Requirement> Copy the stretch of the paper listing from "Keywords: Inconsistency data, Missing" through "pp. 359-368, 2013.", renaming "Keywords" to "Key terms".

Daji ERGU1, Gang KOU2
1 School of Management and Economics,
University of Electronic Science and Technology of China,
Chengdu, 611731, China
2 School of Business Administration,
Southwest University of Finance and Economics of China,
Chengdu, 610074, China

Abstract: Data Inconsistency and incompleteness issues of pairwise comparison matrix (PCM) are hot research topics in multi-criteria decision making (MCDM). The goal of this paper is to propose a simple approach to identify and adjust the inconsistent data while estimate the missing data in a PCM. Specifically, an arithmetic mean matrix is induced to identify the most inconsistent data efficiently while preserving most of the original information in a PCM, and then we adapt it to estimate the missing data in an incomplete PCM. The proposed model is only dependent on the data in the original matrix, and can effectively process the most inconsistent or missing data in a PCM. The correctness of the proposed method is proved mathematically. Two numerical examples are used to illustrate the proposed method. The result shows that the proposed method is accurate and efficient when processing the inconsistent or missing data to satisfy the consistency requirements of PCM.

Keywords: Inconsistency data, Missing data, Pairwise comparison matrix, Arithmetic mean induced bias matrix.

>>Full text
Daji ERGU, Gang KOU, Data Inconsistency and Incompleteness Processing Model in Decision Matrix, Studies in Informatics and Control, ISSN 1220-1766, vol. 22 (4), pp. 359-368, 2013.

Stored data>
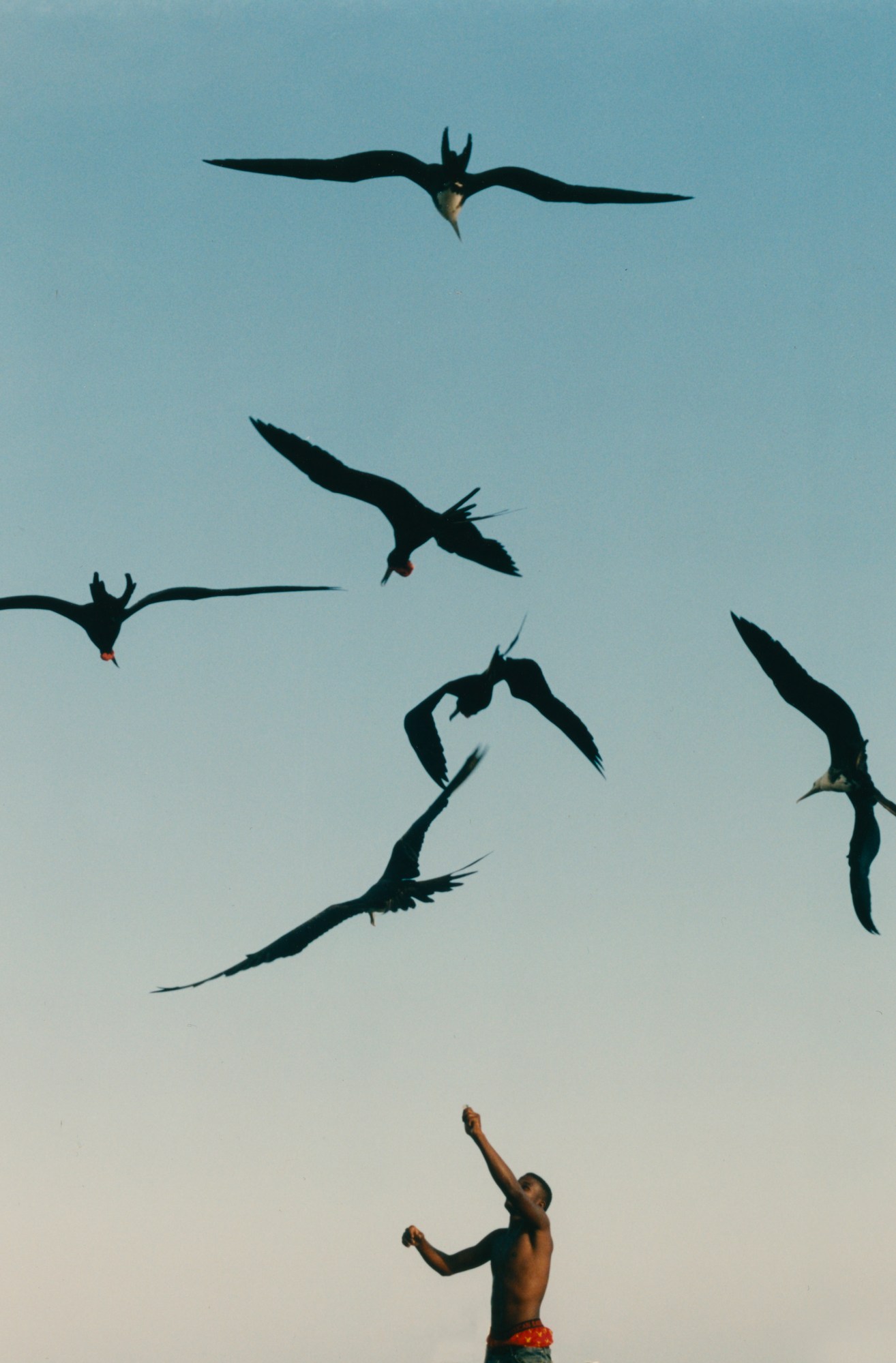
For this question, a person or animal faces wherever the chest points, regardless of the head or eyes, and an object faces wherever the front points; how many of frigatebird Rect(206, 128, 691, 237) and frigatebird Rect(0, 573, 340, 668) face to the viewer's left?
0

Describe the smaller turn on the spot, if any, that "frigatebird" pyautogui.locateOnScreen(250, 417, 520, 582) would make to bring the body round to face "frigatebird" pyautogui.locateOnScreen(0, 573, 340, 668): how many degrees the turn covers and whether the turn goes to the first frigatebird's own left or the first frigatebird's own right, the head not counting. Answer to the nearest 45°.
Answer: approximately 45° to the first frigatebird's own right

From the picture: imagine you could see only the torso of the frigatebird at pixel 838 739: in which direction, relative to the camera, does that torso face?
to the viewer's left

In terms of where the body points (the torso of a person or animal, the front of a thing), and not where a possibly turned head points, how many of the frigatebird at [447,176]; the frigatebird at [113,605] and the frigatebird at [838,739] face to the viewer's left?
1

Result of this exercise>
Key terms: Inconsistency data, Missing data, Pairwise comparison matrix, Arithmetic mean induced bias matrix.

>>Full text
Daji ERGU, Gang KOU, Data Inconsistency and Incompleteness Processing Model in Decision Matrix, Studies in Informatics and Control, ISSN 1220-1766, vol. 22 (4), pp. 359-368, 2013.